En Ukraine, avec les orphelins de la « colonie du deuil » : « N’oublie pas tout le positif qu’on a appris ici »

Dans l’ouest du pays, des camps d’été recueillent de jeunes Ukrainiens traumatisés. Jeux, rires et psychothérapie les aident à se relever des drames qui ensanglantent le pays. Ce sont 70 000 mineurs qui auraient perdu leurs parents depuis le début de la guerre.

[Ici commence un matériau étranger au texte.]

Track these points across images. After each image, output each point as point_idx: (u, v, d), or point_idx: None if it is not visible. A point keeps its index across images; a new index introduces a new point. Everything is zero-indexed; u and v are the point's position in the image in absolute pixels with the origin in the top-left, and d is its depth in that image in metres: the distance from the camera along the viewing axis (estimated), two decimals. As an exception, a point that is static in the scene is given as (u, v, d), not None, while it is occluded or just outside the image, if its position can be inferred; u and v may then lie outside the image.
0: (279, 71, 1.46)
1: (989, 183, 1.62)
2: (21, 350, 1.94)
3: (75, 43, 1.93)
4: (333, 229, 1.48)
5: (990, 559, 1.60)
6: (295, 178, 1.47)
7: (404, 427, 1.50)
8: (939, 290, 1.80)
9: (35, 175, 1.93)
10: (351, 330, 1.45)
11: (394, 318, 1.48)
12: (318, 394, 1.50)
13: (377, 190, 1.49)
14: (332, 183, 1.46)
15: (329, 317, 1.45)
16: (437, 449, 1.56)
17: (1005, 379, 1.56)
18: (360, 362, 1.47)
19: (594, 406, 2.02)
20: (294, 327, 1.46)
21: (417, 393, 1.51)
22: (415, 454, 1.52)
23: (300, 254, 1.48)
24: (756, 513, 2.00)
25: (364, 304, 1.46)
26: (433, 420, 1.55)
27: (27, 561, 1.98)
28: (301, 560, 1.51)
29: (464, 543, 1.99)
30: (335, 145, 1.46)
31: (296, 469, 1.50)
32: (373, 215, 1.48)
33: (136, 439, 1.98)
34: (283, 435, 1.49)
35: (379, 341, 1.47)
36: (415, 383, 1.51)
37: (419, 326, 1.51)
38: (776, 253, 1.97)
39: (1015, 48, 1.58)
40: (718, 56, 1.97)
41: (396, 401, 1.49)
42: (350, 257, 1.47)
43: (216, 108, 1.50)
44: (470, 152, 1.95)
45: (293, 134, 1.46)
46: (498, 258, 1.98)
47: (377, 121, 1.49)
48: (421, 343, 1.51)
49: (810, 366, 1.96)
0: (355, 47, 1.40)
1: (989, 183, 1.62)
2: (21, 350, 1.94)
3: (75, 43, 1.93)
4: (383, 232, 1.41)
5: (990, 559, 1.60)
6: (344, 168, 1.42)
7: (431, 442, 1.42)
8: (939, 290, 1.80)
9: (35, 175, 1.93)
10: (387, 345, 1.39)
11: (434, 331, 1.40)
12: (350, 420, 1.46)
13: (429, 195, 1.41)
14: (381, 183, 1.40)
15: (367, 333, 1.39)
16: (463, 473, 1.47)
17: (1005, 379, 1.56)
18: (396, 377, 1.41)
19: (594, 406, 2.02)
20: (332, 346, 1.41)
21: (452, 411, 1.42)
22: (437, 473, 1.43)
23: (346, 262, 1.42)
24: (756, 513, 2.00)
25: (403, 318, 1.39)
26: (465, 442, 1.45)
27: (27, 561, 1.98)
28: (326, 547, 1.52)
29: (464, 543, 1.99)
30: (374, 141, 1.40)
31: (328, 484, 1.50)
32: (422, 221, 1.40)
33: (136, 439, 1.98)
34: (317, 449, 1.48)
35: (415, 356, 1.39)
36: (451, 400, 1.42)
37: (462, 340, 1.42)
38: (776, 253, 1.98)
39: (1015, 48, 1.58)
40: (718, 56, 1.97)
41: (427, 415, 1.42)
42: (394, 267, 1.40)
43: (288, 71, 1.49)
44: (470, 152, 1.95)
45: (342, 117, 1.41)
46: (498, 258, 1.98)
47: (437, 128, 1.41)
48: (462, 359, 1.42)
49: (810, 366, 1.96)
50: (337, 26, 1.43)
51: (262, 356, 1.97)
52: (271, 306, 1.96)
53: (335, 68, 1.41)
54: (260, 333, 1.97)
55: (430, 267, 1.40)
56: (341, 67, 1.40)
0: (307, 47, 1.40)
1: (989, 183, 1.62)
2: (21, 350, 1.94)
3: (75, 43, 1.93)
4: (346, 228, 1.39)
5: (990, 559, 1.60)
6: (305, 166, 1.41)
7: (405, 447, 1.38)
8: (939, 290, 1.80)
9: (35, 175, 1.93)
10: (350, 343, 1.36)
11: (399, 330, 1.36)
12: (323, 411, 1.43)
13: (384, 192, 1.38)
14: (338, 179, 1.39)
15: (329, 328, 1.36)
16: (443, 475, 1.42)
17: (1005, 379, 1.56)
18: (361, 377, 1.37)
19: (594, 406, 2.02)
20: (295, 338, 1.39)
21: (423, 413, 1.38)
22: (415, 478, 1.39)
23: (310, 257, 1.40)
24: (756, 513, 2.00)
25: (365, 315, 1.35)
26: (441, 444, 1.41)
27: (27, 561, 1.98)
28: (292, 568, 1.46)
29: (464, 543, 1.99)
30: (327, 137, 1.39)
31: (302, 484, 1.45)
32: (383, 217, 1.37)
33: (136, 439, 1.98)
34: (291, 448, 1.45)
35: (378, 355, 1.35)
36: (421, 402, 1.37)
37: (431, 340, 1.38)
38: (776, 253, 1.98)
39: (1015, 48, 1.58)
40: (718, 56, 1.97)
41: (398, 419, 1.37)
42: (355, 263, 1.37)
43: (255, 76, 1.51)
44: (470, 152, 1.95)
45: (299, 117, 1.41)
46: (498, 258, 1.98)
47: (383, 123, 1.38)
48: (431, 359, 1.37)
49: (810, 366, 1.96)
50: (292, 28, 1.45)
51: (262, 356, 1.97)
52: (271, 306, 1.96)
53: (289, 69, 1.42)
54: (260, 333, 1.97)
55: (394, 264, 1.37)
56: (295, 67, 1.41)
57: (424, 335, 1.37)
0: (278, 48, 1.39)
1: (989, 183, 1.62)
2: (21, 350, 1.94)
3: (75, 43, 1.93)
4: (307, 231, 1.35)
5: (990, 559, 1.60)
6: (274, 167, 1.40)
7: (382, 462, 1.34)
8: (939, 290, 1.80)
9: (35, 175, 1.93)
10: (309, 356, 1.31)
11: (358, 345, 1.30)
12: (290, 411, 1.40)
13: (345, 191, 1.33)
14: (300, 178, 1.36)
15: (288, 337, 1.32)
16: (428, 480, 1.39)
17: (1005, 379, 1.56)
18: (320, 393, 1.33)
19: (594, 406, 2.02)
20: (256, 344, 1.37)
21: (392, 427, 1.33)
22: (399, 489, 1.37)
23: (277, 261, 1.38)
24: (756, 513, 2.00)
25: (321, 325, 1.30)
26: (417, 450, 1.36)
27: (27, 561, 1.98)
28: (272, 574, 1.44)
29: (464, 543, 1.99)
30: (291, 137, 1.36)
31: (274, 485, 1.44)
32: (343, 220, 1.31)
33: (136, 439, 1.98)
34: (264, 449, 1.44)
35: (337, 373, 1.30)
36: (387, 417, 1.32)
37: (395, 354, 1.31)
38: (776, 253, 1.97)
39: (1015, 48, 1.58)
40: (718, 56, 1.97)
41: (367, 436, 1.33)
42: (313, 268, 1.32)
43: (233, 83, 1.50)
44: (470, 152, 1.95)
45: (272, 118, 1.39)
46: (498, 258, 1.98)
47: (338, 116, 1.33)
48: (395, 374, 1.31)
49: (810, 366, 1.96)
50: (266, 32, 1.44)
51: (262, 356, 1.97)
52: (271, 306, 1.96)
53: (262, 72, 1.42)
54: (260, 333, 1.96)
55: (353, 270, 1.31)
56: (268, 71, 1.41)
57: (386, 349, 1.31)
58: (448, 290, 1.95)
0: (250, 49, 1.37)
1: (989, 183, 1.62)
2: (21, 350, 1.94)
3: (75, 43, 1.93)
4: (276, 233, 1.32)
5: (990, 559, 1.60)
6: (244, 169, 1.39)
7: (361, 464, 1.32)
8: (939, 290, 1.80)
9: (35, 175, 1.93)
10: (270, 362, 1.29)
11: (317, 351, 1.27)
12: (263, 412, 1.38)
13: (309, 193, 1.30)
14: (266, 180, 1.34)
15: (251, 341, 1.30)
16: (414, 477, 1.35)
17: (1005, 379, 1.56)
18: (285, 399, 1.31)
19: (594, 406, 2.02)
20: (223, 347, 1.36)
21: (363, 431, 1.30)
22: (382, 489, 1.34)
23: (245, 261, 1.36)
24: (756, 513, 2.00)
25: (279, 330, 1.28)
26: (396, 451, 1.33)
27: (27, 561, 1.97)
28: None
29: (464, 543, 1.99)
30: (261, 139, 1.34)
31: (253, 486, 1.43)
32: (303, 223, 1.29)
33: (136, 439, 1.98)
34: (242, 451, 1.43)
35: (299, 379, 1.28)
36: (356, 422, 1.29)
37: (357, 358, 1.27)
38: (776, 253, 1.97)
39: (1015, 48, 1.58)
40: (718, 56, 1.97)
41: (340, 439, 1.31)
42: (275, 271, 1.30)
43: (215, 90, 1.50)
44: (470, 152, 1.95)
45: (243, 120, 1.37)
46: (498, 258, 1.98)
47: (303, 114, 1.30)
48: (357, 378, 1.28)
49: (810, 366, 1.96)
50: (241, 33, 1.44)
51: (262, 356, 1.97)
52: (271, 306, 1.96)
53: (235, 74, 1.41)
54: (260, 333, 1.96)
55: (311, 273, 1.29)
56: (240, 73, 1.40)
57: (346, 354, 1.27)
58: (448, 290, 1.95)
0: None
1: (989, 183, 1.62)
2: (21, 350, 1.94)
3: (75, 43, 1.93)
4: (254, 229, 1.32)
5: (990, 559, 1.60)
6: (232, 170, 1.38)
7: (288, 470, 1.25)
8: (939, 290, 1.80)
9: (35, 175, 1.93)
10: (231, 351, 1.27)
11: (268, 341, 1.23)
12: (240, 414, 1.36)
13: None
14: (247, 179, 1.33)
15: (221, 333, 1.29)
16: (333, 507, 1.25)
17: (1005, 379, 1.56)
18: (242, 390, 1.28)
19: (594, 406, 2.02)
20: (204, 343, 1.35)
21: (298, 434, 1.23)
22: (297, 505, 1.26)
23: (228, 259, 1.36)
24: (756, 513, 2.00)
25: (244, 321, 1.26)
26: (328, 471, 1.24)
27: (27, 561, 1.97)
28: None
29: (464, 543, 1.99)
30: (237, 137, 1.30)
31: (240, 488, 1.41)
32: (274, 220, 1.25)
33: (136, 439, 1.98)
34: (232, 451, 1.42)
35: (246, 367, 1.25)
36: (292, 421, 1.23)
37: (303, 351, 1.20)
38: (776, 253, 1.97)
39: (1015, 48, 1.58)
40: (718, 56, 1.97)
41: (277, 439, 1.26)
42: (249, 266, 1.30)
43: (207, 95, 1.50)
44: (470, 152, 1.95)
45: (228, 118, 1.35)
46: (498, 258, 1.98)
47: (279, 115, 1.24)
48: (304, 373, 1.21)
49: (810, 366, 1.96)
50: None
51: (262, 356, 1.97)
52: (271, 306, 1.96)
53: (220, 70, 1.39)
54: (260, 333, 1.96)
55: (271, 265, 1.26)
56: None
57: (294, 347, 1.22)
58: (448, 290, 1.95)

Ukraine, le 14 juillet. Les enfants profitent de leur dernier jour de colonie pour s'écrire des mots d'amitié sur des cahiers ou leur tee-shirt. LP/Olivier Corsan
Ukraine, le 14 juillet. Les enfants profitent de leur dernier jour de colonie pour s'écrire des mots d'amitié sur des cahiers ou leur tee-shirt. LP/Olivier Corsan 

    Ksusha aurait voulu toucher le corps de son père une dernière fois. Ses voisins lui ont interdit d’aller voir. C’était en octobre. Groza, commune rurale de l’est de l’Ukraine, se réunissait pour les funérailles d’un soldat. Des bombardements russes endeuillent le vin d’honneur. Le café du village s’effondre. Des corps refroidissent d’un côté des décombres. De l’autre, il n’y a plus que des restes, des troncs humains, des entrailles mêlées aux gravats. « C’est là, soupire l’adolescente, que se trouvait mon papa. » Sa mère, comme d’autres victimes, n’a jamais pu être identifiée.

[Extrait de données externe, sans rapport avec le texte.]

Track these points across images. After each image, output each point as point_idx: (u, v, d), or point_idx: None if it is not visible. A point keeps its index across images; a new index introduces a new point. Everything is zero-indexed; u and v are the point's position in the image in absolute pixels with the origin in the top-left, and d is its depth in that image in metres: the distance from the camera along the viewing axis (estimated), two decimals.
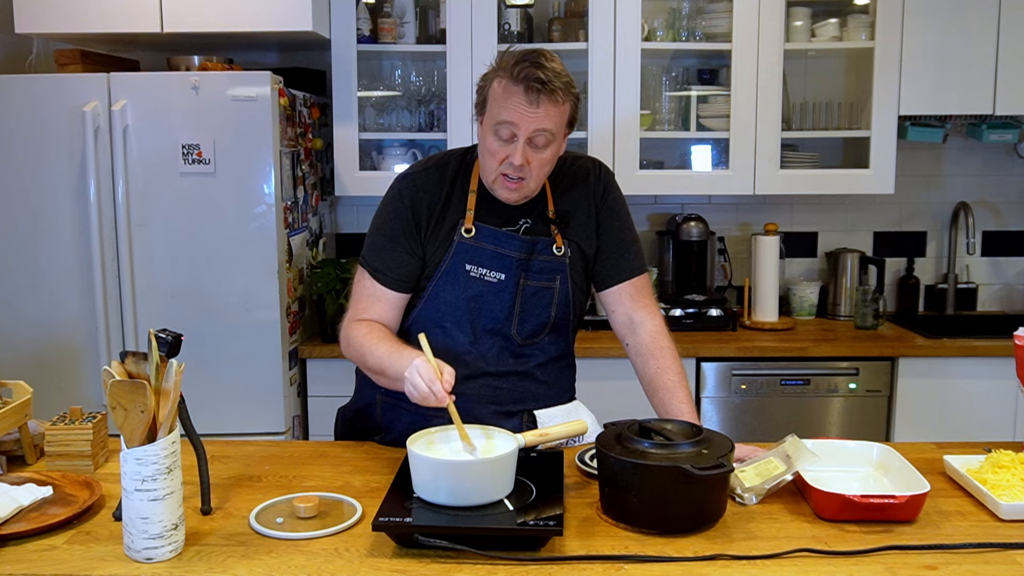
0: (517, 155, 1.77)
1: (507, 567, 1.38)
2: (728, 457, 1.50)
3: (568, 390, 2.07)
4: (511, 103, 1.75)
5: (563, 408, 2.02)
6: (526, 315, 1.91)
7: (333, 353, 3.11)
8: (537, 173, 1.82)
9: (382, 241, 1.91)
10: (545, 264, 1.91)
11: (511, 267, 1.89)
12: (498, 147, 1.79)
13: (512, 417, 1.93)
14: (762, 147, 3.27)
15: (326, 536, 1.49)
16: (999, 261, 3.73)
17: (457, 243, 1.88)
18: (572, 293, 1.94)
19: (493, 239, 1.88)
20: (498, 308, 1.89)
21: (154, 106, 2.82)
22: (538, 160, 1.80)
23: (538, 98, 1.74)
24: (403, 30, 3.29)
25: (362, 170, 3.31)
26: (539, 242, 1.90)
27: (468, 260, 1.88)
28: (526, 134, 1.76)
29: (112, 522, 1.54)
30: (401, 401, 1.78)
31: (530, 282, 1.90)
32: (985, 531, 1.51)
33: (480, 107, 1.84)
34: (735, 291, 3.63)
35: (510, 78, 1.75)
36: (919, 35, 3.21)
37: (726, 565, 1.39)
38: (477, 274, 1.88)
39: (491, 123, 1.79)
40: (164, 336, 1.44)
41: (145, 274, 2.88)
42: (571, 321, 1.98)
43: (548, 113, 1.75)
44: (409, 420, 1.88)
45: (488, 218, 1.90)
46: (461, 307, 1.89)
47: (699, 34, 3.33)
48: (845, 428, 3.16)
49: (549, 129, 1.77)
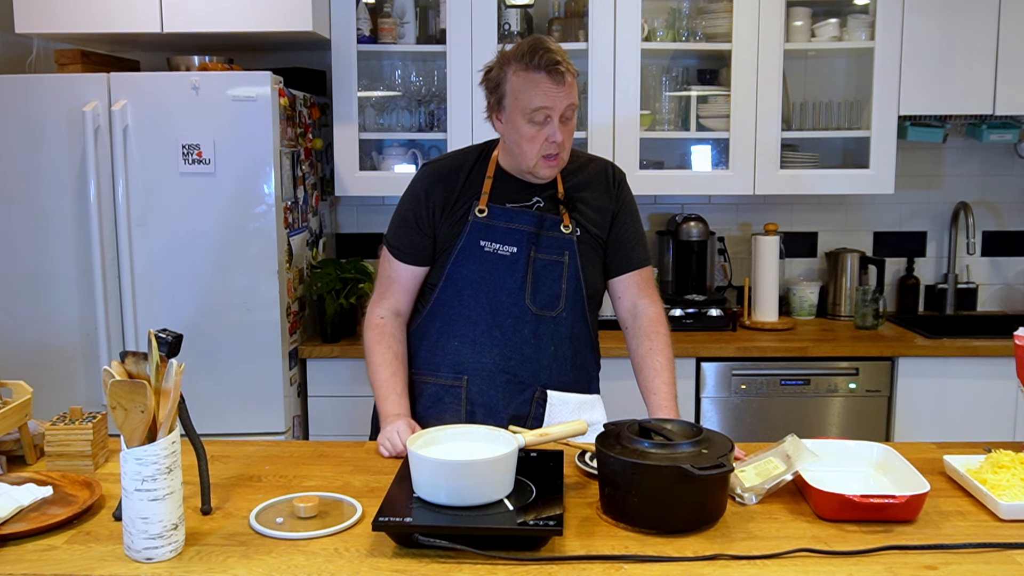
0: (557, 133, 1.94)
1: (507, 567, 1.38)
2: (728, 457, 1.50)
3: (587, 379, 2.15)
4: (541, 89, 1.91)
5: (578, 397, 2.09)
6: (539, 285, 2.04)
7: (333, 353, 3.11)
8: (568, 144, 2.01)
9: (399, 222, 2.12)
10: (553, 240, 2.04)
11: (522, 240, 2.03)
12: (535, 132, 1.95)
13: (524, 390, 2.03)
14: (762, 147, 3.27)
15: (326, 536, 1.49)
16: (999, 261, 3.73)
17: (472, 223, 2.04)
18: (583, 268, 2.06)
19: (505, 216, 2.04)
20: (511, 279, 2.03)
21: (154, 106, 2.82)
22: (568, 132, 1.98)
23: (562, 78, 1.91)
24: (403, 30, 3.29)
25: (362, 170, 3.31)
26: (547, 219, 2.05)
27: (482, 237, 2.04)
28: (559, 112, 1.93)
29: (112, 522, 1.54)
30: (436, 375, 2.07)
31: (540, 255, 2.04)
32: (985, 531, 1.51)
33: (497, 103, 1.99)
34: (735, 291, 3.63)
35: (529, 68, 1.91)
36: (919, 35, 3.21)
37: (726, 565, 1.39)
38: (491, 249, 2.03)
39: (524, 112, 1.93)
40: (164, 336, 1.44)
41: (145, 274, 2.88)
42: (584, 297, 2.07)
43: (570, 89, 1.94)
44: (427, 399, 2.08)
45: (501, 199, 2.06)
46: (477, 281, 2.03)
47: (699, 34, 3.33)
48: (845, 428, 3.16)
49: (575, 102, 1.96)
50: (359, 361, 2.22)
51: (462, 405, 2.05)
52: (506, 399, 2.03)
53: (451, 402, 2.06)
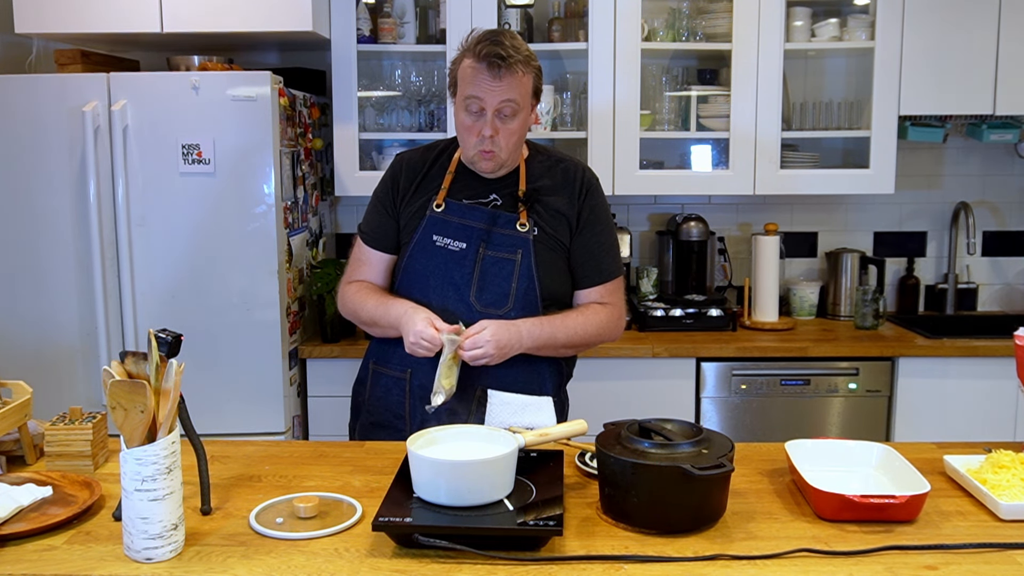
0: (487, 126, 1.96)
1: (507, 567, 1.38)
2: (728, 457, 1.50)
3: (538, 380, 2.08)
4: (477, 79, 1.94)
5: (522, 398, 2.04)
6: (485, 283, 2.03)
7: (333, 353, 3.11)
8: (506, 143, 2.00)
9: (371, 207, 2.19)
10: (506, 238, 2.04)
11: (472, 237, 2.04)
12: (471, 122, 1.99)
13: (465, 388, 1.99)
14: (762, 147, 3.27)
15: (326, 536, 1.49)
16: (999, 261, 3.73)
17: (428, 217, 2.07)
18: (537, 268, 2.04)
19: (459, 212, 2.06)
20: (458, 275, 2.03)
21: (154, 106, 2.82)
22: (506, 130, 1.98)
23: (500, 72, 1.93)
24: (403, 30, 3.29)
25: (362, 170, 3.31)
26: (501, 216, 2.05)
27: (436, 232, 2.06)
28: (493, 106, 1.95)
29: (112, 522, 1.54)
30: (387, 367, 2.11)
31: (490, 252, 2.04)
32: (985, 531, 1.51)
33: (452, 88, 2.04)
34: (735, 291, 3.63)
35: (474, 57, 1.95)
36: (919, 35, 3.21)
37: (726, 565, 1.39)
38: (442, 243, 2.06)
39: (460, 100, 1.99)
40: (164, 336, 1.44)
41: (145, 274, 2.88)
42: (538, 297, 2.03)
43: (510, 85, 1.94)
44: (390, 385, 2.11)
45: (460, 195, 2.08)
46: (428, 275, 2.06)
47: (699, 34, 3.33)
48: (845, 428, 3.16)
49: (513, 100, 1.95)
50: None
51: (406, 397, 2.07)
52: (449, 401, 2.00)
53: (397, 393, 2.09)
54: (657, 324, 3.31)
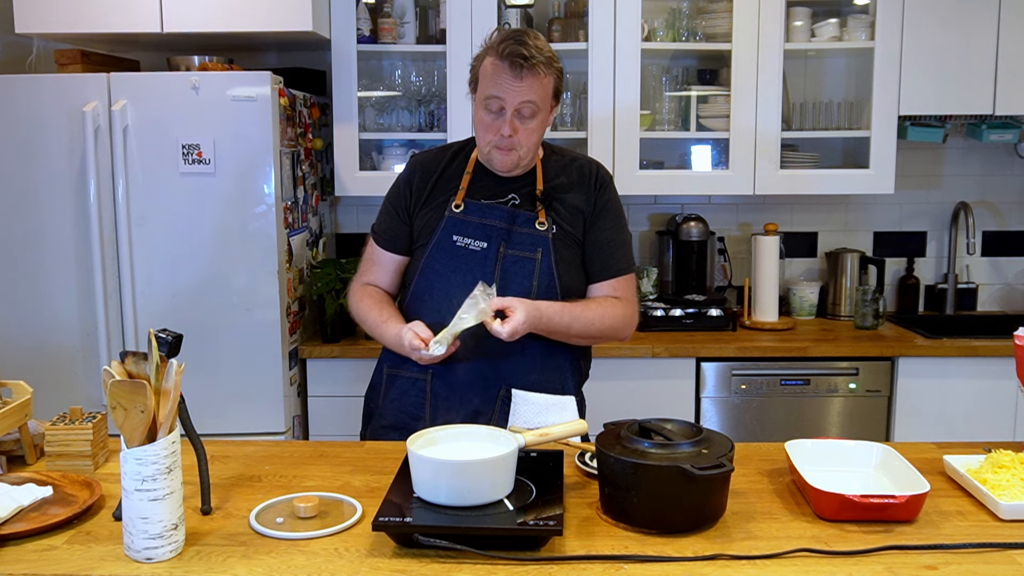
0: (506, 126, 1.96)
1: (507, 567, 1.38)
2: (728, 457, 1.50)
3: (560, 379, 2.10)
4: (498, 78, 1.94)
5: (546, 398, 2.05)
6: (507, 282, 2.02)
7: (333, 353, 3.11)
8: (526, 142, 2.00)
9: (383, 210, 2.19)
10: (526, 236, 2.04)
11: (493, 236, 2.04)
12: (490, 120, 1.98)
13: (489, 388, 2.02)
14: (762, 147, 3.27)
15: (326, 536, 1.49)
16: (999, 261, 3.73)
17: (447, 218, 2.06)
18: (557, 267, 2.04)
19: (479, 212, 2.06)
20: (480, 274, 2.01)
21: (154, 106, 2.82)
22: (525, 130, 1.98)
23: (521, 72, 1.92)
24: (403, 30, 3.29)
25: (362, 170, 3.31)
26: (520, 215, 2.05)
27: (456, 232, 2.06)
28: (513, 106, 1.95)
29: (112, 522, 1.54)
30: (403, 368, 2.09)
31: (511, 251, 2.04)
32: (985, 531, 1.51)
33: (473, 85, 2.04)
34: (735, 291, 3.63)
35: (496, 56, 1.95)
36: (919, 35, 3.21)
37: (726, 565, 1.39)
38: (463, 244, 2.05)
39: (481, 99, 1.99)
40: (164, 336, 1.44)
41: (145, 274, 2.88)
42: (559, 295, 2.04)
43: (532, 86, 1.94)
44: (404, 388, 2.10)
45: (478, 195, 2.08)
46: (449, 276, 2.04)
47: (699, 34, 3.33)
48: (845, 428, 3.16)
49: (534, 100, 1.95)
50: (359, 361, 2.23)
51: (426, 399, 2.06)
52: (469, 396, 2.02)
53: (416, 396, 2.07)
54: (657, 324, 3.31)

    À l’enterrement de ses parents, la fille de 16 ans ne pleure pas. Une interminable tournée des obsèques s’amorce. Près de soixante cercueils défilent sous ses yeux bleus. Des visages connus depuis la naissance. Le médecin, l’agriculteur, l’enseignant. Ksusha ne ressent rien. À la maison, la vie avec son frère avance sur pilote automatique. Les vêtements de leurs parents prennent la poussière sur leur lit. L’ado refuse de toucher l’argent qu’ils ont laissé au creux d’un bol, dans l’entrée. Son cerveau divague. De temps en temps, elle se demande s’ils ont même existé.